Quelle est la cause de ce chagrin ? Il a nom Marie Dormoy. Elle est la protagoniste de ce Journal particulier, tenu par Léautaud en même temps qu’il noircissait chaque soir les pages du monumental Journal littéraire, sans équivalent dans nos lettres et dont elle s’institue la copiste opiniâtre. Après les volumes consacrés aux années 1933 et 1935, voici celui de 1936. On connaît la principale ambition de Marie Dormoy, qui va atteindre l’âge de cinquante ans : acquérir, pour le compte de la bibliothèque Jacques Doucet, où elle travaille, le manuscrit de l’opus majeur de son amant, alors âgé, lui, de soixante-quatre ans, et qui est resté en relation avec Anne Cayssac, dite la Panthère, puis le Fléau, sa précédente et odieuse maîtresse, dont il se détache, au profit de Marie Dormoy. Laquelle n’a peut-être accepté cette aventure que pour être certaine de recueillir le précieux grand œuvre.

--

**Consigne A:** Selon l'extrait, dans quelle bibliothèque Marie Dormoy travaille-t-elle ?
**Consigne B:** Reprenez le passage de l'extrait qui va de « Quelle est la » jusqu'à « précieux grand œuvre. », en substituant « Marie D. » à « Marie Dormoy ».
Les entrées qui suivent ne servent pas pour travailler sur l'extrait.

**Données fournies:**
--

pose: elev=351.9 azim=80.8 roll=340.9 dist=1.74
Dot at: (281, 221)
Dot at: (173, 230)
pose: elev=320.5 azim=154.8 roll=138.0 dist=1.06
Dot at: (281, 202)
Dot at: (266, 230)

--

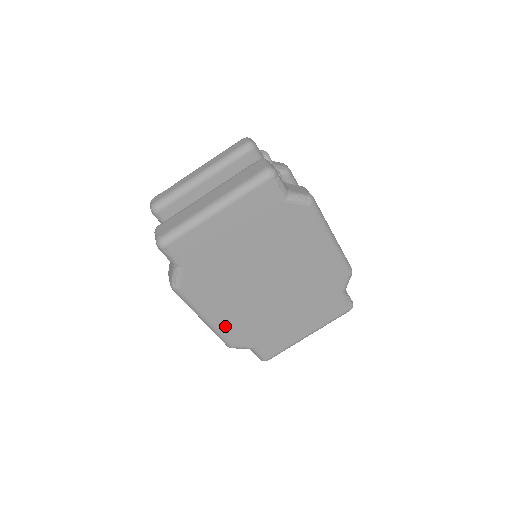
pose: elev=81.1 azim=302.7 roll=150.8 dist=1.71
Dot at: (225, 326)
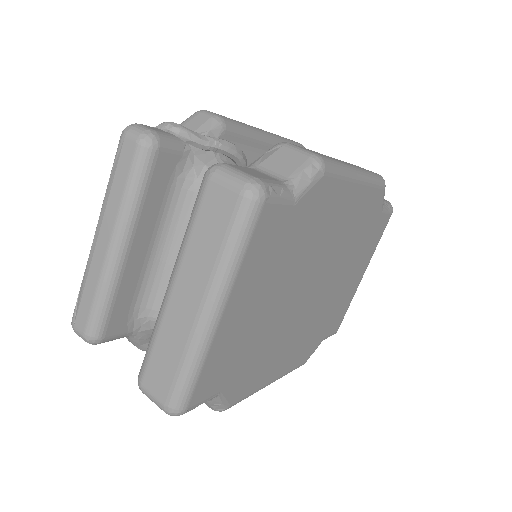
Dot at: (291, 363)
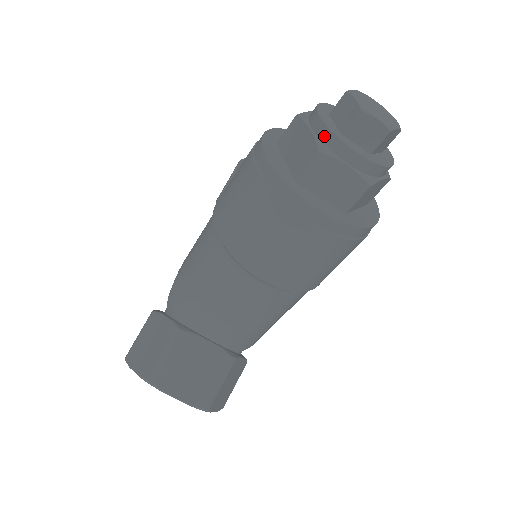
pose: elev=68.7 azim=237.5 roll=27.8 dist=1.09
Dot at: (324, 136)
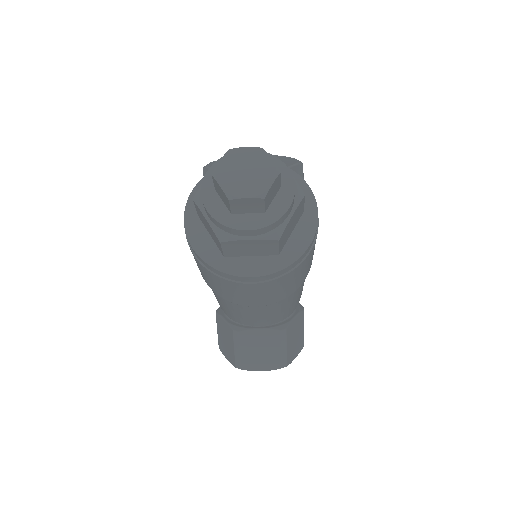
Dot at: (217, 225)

--

**Réponse attendue A:** À la bibliothèque Jacques Doucet.

**Réponse attendue B:**
Quelle est la cause de ce chagrin ? Il a nom Marie D.. Elle est la protagoniste de ce Journal particulier, tenu par Léautaud en même temps qu’il noircissait chaque soir les pages du monumental Journal littéraire, sans équivalent dans nos lettres et dont elle s’institue la copiste opiniâtre. Après les volumes consacrés aux années 1933 et 1935, voici celui de 1936. On connaît la principale ambition de Marie D., qui va atteindre l’âge de cinquante ans : acquérir, pour le compte de la bibliothèque Jacques Doucet, où elle travaille, le manuscrit de l’opus majeur de son amant, alors âgé, lui, de soixante-quatre ans, et qui est resté en relation avec Anne Cayssac, dite la Panthère, puis le Fléau, sa précédente et odieuse maîtresse, dont il se détache, au profit de Marie D.. Laquelle n’a peut-être accepté cette aventure que pour être certaine de recueillir le précieux grand œuvre.